■ **What to work on**:
Please transcribe the data that follows exactly, from its first line through the line that contains "Figure 4. Sketch".

■ **Data for this task**:
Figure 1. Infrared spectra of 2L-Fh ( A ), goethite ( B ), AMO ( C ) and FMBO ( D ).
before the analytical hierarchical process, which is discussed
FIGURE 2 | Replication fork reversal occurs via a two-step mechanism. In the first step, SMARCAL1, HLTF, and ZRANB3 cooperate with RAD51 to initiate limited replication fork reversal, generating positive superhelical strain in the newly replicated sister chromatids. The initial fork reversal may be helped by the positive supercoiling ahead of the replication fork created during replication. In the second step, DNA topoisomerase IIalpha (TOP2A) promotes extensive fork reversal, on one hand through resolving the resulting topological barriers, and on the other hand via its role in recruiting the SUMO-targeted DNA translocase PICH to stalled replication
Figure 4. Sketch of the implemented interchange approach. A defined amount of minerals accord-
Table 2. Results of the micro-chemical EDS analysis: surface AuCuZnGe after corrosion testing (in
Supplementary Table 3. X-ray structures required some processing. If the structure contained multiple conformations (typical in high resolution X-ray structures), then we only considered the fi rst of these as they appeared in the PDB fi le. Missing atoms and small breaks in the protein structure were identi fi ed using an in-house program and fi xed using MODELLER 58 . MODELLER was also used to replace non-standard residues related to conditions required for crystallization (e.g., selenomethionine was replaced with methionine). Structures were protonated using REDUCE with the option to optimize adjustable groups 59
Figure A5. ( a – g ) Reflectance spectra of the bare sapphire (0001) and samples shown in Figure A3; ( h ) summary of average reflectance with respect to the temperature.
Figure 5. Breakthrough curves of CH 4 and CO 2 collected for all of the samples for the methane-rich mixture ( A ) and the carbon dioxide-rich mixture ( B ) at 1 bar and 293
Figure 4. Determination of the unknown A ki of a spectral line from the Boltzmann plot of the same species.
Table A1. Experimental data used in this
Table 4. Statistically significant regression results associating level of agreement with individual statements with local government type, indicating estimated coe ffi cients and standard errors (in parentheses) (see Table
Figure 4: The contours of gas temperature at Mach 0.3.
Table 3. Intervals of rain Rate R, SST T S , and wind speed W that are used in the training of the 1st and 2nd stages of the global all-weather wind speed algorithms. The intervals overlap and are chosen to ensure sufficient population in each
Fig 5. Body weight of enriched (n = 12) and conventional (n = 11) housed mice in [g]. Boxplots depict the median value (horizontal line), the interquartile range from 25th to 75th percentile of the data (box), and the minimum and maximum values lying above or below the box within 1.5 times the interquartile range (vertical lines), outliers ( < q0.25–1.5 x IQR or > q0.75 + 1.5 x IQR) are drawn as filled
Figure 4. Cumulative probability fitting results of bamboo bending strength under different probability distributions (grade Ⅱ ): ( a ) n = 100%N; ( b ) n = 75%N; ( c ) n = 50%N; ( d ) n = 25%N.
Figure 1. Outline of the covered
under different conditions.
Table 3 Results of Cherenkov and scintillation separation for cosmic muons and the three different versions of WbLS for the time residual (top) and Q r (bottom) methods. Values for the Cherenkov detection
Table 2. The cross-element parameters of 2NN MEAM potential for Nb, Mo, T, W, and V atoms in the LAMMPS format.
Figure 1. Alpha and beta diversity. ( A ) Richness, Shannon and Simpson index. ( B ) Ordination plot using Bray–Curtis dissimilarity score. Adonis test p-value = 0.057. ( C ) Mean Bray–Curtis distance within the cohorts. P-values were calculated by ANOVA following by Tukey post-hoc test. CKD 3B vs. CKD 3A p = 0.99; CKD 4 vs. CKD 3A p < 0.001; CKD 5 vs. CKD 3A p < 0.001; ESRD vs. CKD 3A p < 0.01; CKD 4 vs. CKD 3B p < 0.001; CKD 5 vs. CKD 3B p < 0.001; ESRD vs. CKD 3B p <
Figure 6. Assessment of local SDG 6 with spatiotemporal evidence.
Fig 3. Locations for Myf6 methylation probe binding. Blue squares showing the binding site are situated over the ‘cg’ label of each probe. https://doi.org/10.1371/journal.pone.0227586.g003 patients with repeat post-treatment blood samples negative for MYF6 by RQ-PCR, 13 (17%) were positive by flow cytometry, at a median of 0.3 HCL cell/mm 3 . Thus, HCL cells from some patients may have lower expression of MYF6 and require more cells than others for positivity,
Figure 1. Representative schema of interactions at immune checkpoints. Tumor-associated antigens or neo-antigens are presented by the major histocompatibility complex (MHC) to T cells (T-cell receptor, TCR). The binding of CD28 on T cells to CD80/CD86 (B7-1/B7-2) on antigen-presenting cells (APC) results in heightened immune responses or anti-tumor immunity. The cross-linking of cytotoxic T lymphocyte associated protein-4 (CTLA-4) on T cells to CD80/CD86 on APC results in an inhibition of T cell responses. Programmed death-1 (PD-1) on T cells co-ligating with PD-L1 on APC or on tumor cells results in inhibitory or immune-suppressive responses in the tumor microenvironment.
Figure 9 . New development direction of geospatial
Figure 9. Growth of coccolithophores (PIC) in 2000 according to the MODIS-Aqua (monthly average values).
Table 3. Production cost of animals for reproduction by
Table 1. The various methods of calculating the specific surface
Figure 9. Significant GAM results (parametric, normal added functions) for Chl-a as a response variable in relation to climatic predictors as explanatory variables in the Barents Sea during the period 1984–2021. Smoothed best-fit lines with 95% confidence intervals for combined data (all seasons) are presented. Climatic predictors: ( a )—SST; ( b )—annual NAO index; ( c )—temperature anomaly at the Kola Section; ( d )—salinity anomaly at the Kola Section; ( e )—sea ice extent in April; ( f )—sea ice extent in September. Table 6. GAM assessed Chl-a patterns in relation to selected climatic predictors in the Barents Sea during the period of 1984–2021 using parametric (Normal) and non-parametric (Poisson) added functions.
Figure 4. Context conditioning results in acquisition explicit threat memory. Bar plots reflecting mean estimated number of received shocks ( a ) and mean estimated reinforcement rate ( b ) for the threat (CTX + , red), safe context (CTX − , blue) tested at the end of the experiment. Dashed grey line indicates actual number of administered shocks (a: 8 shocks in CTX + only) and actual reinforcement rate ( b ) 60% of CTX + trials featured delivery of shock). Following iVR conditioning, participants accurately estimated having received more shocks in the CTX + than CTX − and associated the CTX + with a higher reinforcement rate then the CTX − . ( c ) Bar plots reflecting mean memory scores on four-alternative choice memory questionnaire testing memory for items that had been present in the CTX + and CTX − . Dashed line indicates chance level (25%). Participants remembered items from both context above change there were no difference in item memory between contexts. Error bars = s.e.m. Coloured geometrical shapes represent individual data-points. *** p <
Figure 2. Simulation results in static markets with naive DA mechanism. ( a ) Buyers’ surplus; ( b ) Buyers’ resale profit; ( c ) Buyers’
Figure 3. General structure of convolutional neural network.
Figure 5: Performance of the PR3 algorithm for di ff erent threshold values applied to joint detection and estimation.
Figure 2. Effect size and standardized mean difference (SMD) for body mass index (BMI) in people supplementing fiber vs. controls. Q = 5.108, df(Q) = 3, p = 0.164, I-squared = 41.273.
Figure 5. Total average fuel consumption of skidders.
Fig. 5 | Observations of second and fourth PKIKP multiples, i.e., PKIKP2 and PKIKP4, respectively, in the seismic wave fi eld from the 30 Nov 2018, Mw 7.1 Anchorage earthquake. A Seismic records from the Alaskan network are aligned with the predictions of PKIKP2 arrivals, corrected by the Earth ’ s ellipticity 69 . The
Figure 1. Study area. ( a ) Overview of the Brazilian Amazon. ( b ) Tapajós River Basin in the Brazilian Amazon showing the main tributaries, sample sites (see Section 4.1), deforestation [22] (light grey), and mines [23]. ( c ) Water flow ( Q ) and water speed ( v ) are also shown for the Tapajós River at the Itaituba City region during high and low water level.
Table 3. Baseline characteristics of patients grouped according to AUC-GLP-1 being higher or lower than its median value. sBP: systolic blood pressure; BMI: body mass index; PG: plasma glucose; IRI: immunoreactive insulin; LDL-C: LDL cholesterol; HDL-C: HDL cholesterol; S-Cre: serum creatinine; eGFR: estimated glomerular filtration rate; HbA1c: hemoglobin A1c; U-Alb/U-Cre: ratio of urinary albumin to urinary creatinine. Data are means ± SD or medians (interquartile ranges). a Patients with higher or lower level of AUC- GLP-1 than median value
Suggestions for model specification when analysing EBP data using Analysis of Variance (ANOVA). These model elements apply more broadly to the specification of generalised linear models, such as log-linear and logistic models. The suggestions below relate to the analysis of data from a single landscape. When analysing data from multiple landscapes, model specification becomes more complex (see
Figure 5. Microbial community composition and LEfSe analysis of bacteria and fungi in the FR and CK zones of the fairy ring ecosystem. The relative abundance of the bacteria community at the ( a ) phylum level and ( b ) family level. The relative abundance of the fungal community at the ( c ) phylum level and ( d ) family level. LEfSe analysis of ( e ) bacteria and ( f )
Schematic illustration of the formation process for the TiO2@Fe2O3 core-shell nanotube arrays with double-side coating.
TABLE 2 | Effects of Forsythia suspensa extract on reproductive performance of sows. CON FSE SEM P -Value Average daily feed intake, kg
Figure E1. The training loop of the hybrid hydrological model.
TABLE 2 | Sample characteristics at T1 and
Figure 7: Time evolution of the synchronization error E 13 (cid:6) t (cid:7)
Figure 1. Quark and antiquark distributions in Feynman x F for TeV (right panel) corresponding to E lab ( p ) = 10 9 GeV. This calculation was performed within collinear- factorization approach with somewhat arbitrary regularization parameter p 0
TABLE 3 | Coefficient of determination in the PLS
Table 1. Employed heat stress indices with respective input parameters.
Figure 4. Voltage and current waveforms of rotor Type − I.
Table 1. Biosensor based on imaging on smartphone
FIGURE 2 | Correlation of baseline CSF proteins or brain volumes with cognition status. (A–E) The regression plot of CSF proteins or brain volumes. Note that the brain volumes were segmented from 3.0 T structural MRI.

■ **Task response**:
Figure 1. Infrared spectra of 2L-Fh ( A ), goethite ( B ), AMO ( C ) and FMBO ( D ).
before the analytical hierarchical process, which is discussed
FIGURE 2 | Replication fork reversal occurs via a two-step mechanism. In the first step, SMARCAL1, HLTF, and ZRANB3 cooperate with RAD51 to initiate limited replication fork reversal, generating positive superhelical strain in the newly replicated sister chromatids. The initial fork reversal may be helped by the positive supercoiling ahead of the replication fork created during replication. In the second step, DNA topoisomerase IIalpha (TOP2A) promotes extensive fork reversal, on one hand through resolving the resulting topological barriers, and on the other hand via its role in recruiting the SUMO-targeted DNA translocase PICH to stalled replication
Figure 4. Sketch of the implemented interchange approach. A defined amount of minerals accord-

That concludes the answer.